Сначала тон этой краткой речи старался быть любящим, но потом, словно сочтя мягкость неуместной и невозможной, мало-помалу посуровел и наконец оборвался приказным «марш к себе».
Когда все четверо детей ушли, началась партия в ясс. Помощник теперь уже приобрел довольно значительную сноровку в этой игре, что и доказывал непрерывными выигрышами, а это побуждало его крайне осторожно выбирать слова, ибо он отлично знал, какая нервозность овладевала хозяйкой из-за неудач. Играли они целый час, время от времени, как и накануне вечером, пригубливая красное вино. Неожиданно г-жа Тоблер оторвалась от карт и сказала:
— Вы слышали, Марти? Муж посылает меня к свекрови! Да, так-то вот, завтра утром поеду к ней с визитом. Деньги нам просто необходимы, иначе пиши пропало, а она молчит. Скупая очень. По крайней мере крепко держится за свое. Можете себе представить, как не по душе мне эта поездка, но другого выхода нет. Эту женщину, которую я видела бог знает когда и с которой едва знакома, эту женщину мне придется просить! А она встретит меня холодной снисходительностью, я, Марти, очень хорошо это чувствую. Ей легче легкого обидеть меня, уязвить, ведь в конце-то концов с нищенкой не миндальничают. Кстати, она с самого начала дала понять, что не очень-то меня любит. Будто я с самого начала приносила ее сыну, моему мужу, одни только неприятности. Вот и теперь она, конечно же, будет смотреть на меня как на грешницу. И платьями, которые я ношу, меня попрекнет: дескать, очень уж элегантные и покрой непомерно красивый. Нет, новый костюм я не надену, тут и думать нечего. Да и с какой стати? Раз едешь попрошайничать, одевайся в черное. Надену старое черное шелковое платье, это произведет самое что ни на есть покорное впечатление. Да-да, Йозеф, как видите, другие тоже принуждены смирять себя, приучать к терпению и скромности. Так уж выходит, кто его знает из-за чего, как и почему так скоро. Ох уж этот мир!

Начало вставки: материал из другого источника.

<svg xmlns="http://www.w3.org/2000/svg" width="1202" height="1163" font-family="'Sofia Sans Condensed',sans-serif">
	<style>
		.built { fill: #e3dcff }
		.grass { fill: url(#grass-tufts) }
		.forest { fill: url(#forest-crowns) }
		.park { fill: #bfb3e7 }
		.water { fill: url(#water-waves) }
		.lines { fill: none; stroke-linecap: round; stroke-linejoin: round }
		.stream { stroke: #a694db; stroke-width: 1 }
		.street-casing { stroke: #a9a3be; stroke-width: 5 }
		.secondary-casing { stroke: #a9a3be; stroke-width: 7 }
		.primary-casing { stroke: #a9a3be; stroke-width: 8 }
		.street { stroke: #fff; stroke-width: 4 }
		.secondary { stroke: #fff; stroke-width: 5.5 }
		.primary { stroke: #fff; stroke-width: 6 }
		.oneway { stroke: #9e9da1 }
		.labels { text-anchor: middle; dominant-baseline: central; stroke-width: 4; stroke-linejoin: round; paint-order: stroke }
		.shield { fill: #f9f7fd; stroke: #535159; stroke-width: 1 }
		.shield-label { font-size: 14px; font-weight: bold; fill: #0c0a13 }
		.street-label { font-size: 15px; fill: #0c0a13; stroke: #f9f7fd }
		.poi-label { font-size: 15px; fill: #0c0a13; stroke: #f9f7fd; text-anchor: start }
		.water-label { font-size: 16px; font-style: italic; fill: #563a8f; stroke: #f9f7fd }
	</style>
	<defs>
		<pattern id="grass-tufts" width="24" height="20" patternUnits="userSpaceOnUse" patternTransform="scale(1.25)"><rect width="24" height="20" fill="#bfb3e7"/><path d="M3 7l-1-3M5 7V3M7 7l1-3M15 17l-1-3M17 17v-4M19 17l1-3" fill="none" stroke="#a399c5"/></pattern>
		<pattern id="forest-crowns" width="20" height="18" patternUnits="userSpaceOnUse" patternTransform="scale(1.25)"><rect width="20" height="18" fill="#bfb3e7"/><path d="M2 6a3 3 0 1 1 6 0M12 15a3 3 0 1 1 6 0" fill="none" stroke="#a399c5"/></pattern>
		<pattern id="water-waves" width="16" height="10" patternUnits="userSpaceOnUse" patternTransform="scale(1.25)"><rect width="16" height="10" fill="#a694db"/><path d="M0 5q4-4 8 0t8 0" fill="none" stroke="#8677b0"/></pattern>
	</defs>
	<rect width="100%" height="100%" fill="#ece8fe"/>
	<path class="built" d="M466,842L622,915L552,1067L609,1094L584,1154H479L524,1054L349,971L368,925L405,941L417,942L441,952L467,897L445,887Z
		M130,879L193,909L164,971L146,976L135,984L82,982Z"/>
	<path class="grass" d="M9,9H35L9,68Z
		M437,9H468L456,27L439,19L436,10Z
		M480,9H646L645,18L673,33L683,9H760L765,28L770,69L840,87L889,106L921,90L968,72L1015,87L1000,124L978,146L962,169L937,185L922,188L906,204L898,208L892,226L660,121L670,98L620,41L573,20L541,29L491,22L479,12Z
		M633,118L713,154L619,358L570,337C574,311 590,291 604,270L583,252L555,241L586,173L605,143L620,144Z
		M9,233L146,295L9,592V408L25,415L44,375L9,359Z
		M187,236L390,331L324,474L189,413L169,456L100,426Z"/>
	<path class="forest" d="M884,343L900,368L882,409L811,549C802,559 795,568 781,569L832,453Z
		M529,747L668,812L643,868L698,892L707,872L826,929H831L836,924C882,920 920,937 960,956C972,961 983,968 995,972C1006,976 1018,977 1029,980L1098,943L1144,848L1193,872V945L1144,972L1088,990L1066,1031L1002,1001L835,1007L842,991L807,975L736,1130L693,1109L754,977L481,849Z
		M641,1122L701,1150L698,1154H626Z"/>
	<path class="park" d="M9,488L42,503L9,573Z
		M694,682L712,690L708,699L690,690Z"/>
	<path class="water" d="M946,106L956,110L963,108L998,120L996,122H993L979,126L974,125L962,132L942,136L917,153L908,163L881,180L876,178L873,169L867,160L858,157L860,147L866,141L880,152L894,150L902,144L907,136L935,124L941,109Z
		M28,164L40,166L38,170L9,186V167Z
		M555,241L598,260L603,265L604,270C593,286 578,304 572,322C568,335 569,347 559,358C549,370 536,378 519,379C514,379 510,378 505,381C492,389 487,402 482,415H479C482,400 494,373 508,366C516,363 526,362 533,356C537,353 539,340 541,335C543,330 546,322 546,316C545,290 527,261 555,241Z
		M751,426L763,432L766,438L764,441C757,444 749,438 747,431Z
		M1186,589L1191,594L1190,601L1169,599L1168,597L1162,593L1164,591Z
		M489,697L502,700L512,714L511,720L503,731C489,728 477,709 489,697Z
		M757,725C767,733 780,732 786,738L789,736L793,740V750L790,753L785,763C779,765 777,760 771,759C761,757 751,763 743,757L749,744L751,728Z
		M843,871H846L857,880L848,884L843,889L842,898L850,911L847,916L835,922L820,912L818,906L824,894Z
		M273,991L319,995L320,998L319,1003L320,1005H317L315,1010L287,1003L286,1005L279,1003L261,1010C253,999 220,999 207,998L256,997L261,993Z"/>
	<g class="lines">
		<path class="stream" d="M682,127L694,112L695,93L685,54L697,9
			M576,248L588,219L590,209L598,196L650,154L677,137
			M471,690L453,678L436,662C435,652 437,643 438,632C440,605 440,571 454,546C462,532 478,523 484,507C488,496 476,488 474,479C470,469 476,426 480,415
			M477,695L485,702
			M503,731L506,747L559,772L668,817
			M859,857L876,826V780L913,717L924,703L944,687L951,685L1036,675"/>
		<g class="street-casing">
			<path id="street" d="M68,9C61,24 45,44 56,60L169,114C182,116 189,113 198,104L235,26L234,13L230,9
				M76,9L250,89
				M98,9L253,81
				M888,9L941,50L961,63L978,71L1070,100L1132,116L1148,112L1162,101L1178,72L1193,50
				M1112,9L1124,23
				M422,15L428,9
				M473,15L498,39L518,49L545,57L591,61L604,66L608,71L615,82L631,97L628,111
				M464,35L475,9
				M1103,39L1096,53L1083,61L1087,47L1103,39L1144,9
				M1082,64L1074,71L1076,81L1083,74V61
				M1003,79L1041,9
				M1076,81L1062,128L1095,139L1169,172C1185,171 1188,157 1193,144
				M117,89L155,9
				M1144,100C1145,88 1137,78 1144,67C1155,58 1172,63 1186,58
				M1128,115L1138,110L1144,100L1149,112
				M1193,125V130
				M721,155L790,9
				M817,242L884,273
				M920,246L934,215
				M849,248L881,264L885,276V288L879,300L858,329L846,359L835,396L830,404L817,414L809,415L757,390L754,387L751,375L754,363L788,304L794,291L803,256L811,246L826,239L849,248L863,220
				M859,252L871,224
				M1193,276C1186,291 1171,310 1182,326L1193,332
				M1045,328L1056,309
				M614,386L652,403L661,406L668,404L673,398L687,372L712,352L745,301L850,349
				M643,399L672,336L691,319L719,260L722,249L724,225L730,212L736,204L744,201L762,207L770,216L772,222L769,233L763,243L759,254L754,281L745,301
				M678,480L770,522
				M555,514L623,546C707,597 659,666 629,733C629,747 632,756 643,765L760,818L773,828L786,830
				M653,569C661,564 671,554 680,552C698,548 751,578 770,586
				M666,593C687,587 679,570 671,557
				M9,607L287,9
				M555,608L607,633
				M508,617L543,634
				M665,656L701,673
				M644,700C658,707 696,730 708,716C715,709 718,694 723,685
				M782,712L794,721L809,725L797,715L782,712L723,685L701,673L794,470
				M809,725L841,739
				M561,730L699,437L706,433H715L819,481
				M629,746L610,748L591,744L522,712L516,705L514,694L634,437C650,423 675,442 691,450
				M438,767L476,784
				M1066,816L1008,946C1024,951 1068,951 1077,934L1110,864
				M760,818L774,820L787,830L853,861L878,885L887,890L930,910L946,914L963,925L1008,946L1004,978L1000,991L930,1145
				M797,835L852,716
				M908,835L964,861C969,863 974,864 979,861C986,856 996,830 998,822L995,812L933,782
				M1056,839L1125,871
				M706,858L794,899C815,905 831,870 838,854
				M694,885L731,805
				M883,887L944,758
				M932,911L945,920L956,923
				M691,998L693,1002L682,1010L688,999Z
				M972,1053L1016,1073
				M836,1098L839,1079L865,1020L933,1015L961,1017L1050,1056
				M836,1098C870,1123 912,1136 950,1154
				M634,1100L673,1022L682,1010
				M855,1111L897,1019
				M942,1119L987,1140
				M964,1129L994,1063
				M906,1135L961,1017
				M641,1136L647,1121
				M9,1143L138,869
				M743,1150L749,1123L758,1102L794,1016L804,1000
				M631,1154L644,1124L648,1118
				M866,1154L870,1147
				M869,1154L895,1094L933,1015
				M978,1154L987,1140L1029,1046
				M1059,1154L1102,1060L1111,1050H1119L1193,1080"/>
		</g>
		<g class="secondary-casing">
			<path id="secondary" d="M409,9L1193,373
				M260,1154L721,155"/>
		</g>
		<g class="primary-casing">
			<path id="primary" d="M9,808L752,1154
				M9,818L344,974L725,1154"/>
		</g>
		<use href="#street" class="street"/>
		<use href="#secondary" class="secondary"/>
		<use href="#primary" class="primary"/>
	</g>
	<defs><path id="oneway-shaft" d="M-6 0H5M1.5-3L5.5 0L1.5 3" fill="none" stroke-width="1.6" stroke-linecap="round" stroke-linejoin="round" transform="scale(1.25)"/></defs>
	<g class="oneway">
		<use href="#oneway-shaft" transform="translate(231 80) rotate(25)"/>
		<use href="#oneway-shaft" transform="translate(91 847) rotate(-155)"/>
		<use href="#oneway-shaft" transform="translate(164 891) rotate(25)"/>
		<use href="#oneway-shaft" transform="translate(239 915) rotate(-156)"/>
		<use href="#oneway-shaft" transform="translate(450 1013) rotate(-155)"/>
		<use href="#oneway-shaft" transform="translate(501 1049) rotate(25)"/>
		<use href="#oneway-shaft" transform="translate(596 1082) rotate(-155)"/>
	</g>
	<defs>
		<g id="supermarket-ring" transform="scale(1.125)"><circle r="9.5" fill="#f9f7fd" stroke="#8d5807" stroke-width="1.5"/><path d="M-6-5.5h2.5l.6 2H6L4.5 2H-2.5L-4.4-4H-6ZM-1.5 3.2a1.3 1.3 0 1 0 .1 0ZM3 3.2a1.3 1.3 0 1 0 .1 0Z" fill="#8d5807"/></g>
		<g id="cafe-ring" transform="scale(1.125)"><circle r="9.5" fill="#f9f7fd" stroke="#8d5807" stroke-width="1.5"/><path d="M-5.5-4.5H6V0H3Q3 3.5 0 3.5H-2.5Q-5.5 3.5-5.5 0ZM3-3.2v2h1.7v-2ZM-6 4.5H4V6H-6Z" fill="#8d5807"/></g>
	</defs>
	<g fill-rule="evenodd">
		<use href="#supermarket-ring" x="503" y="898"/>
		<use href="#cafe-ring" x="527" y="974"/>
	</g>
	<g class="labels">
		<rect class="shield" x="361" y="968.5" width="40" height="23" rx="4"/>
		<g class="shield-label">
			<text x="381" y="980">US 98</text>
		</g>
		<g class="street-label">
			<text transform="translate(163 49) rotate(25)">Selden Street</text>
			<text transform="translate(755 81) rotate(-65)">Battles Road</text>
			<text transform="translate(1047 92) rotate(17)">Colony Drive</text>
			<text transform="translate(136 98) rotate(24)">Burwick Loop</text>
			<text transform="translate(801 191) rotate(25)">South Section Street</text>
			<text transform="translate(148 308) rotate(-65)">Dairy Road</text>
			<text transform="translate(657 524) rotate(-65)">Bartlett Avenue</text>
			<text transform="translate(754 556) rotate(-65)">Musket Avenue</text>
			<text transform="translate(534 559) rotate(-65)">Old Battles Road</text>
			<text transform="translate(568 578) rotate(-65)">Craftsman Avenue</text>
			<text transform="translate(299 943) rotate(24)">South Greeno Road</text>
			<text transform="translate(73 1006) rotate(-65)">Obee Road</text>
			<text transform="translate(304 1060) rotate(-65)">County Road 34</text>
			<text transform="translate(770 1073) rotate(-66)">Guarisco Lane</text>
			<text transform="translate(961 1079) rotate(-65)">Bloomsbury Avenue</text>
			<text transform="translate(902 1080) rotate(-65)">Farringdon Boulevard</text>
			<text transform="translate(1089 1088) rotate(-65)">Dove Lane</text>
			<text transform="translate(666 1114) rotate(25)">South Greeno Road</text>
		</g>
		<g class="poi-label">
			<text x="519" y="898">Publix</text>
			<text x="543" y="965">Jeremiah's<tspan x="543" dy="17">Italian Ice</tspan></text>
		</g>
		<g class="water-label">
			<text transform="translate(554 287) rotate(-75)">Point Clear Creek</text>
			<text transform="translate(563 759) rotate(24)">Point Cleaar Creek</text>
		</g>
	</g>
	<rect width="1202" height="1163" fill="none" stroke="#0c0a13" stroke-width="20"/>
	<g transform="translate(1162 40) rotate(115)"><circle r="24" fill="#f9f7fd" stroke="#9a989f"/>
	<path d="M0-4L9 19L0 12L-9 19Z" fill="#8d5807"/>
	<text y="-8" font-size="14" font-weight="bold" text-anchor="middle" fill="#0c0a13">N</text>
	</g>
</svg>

— Будем надеяться, что ваша миссия увенчается успехом, — заметил помощник.
— Тоблер потому меня и посылает. Думает, что в такое трудное и щекотливое время его матери будет приятнее встретиться со мной, нежели с ним. По-моему, в этом все дело, а иначе он поехал бы сам. Ему так удобнее — в этом, пожалуй, есть доля истины. Мужчины охотно берутся за дела, в которых требуется лишь трезвый, бесстрастный рассудок. А вот когда речь заходит о личных жертвах, о долге и трудах душевного свойства, о чисто эмоциональных усилиях, они предпочитают прятаться за спинами жен и обыкновенно говорят: «Езжай ты! Ты справишься лучше меня». И все это с таким видом, словно божескую милость оказывают, ласками осыпают.
Оба рассмеялись. Потом г-жа Тоблер заговорила снова:
— Смеетесь! Кстати, я вам и не запрещаю. Смейтесь на здоровье! Я ведь тоже посмеялась, хотя вообще-то нам обоим не стоило бы веселиться. Н-да, будем надеяться, что мне повезет. Хотя что я такое говорю?! Сама-то я давно оставила надежды, до сих пор вновь и вновь сулящие успех тоблеровским начинаниям. Вера в деловую хватку мужа у меня основательно пошатнулась. Вот так-то. Теперь я, пожалуй, убеждена, что ему недостает изворотливости и толстокожести, оттого он и не умеет заключить выгодную сделку. По-моему, за все это время он перенял у разных там продувных ловкачей одни только внешние повадки, тон, манеры, но не способности. Конечно, тому, кто удачлив в делах, отнюдь не обязательно быть кровососом и негодяем. Об этом и речи нет. Но мой муж слишком пылок, слишком опрометчив, слишком добр и в чувствах своих слишком естествен. А к тому же излишне легковерен. Вы ведь удивлены, что я так говорю, правда? Но поверьте, мы, женщины, навек привязанные к тесноте и ограниченности дома, тоже кое о чем размышляем, кое-что видим и кое-что чувствуем. Нам дано догадываться о сути вещей — что делать, раз уж точные науки нам заклятые враги. Мы умеем читать в поступках и взглядах. Как ни странно, мы молчим; молчим, потому что обыкновенно мысли свои выражаем плохо и неудачно. Наши слова зачастую только раздражают перегруженных делами мужчин, но не убеждают их. Так вот мы и живем, мирясь почти со всем, что происходит с нами и вокруг нас, говорим о пустяках, тем самым лишь подкрепляя домыслы о нашей духовной убогости и несамостоятельности, но в целом мы всегда довольны, по крайней мере мне так кажется. Нет, мой муж со своими патентами успеха уже не добьется, чутье мне подсказывает, божественное наитие, если угодно. Очень уж он любит жить широко, а для предпринимателя это на первых порах недопустимо. Вдобавок он слишком необуздан, и это ему вредит. Он чересчур дорожит собственными замыслами и тем самым губит их в зародыше. И характер у него слишком веселый, и воспринимает он все слишком уж прямолинейно, слишком остро, а потому здорово упрощает. Прекрасный он человек, и цельный, но в делах подобные натуры крайне редко преуспевают… Что-то я нынче разговорилась, а, Марти?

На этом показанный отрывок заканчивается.